◆ **Task instructions**:
Below are records; from the line containing "2: 14100 -> 13200" through the very last line, output each line exactly. No pictures.

======

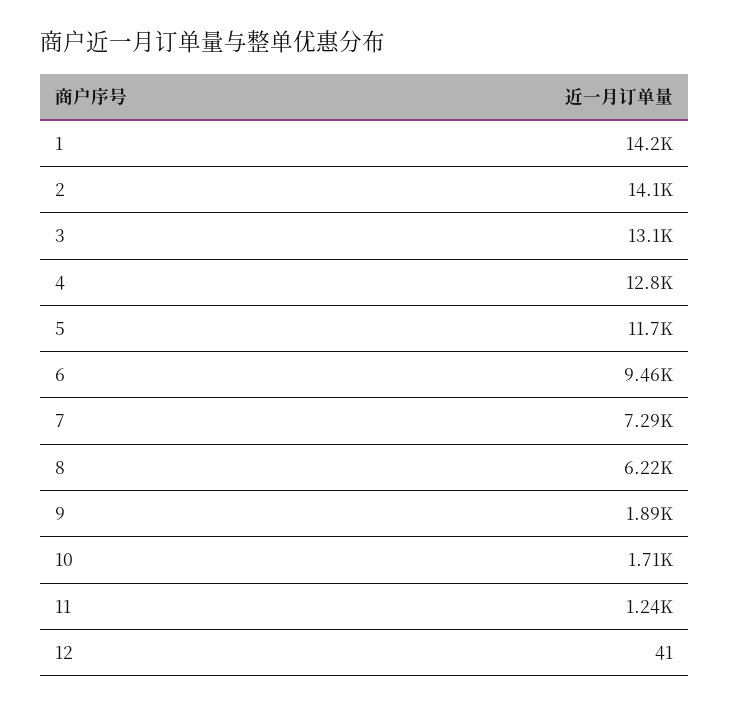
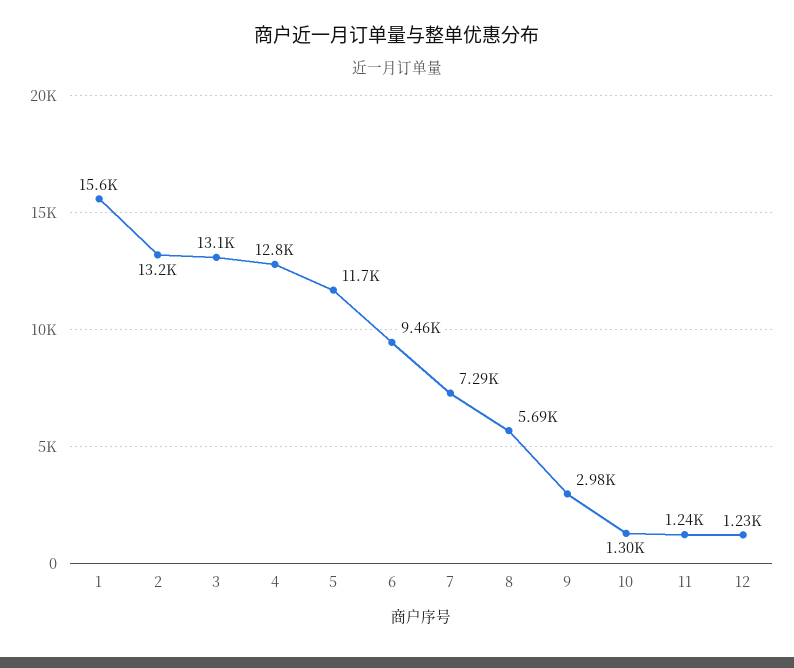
1: 14200 -> 15600
2: 14100 -> 13200
8: 6220 -> 5690
9: 1890 -> 2980
10: 1710 -> 1300
12: 41 -> 1230

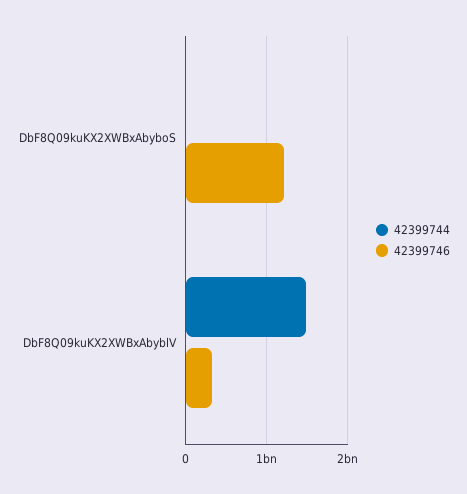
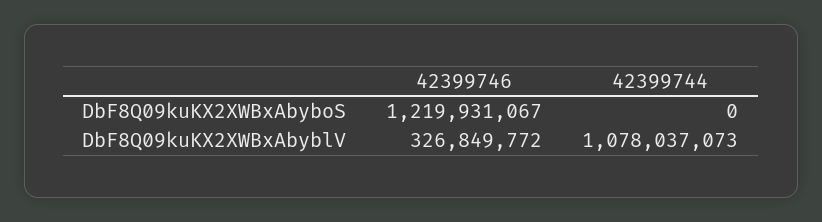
42399744, DbF8Q09kuKX2XWBxAbyblV: 1500000000 -> 1078037073

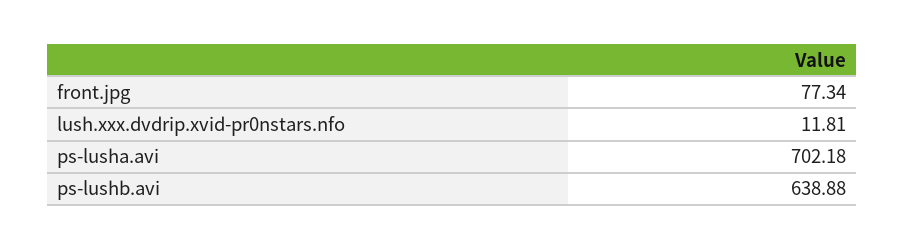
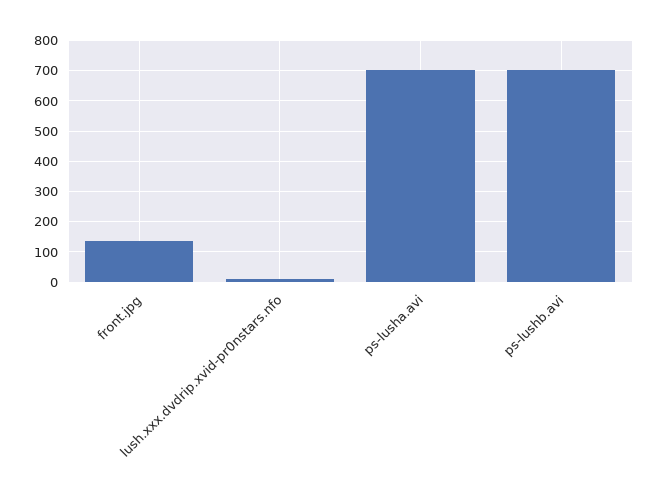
front.jpg: 77.34 -> 140
ps-lushb.avi: 638.88 -> 700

======

◆ **Task answer**:
2: 14100 -> 13200
8: 6220 -> 5690
9: 1890 -> 2980
10: 1710 -> 1300
12: 41 -> 1230

42399744, DbF8Q09kuKX2XWBxAbyblV: 1500000000 -> 1078037073

front.jpg: 77.34 -> 140
ps-lushb.avi: 638.88 -> 700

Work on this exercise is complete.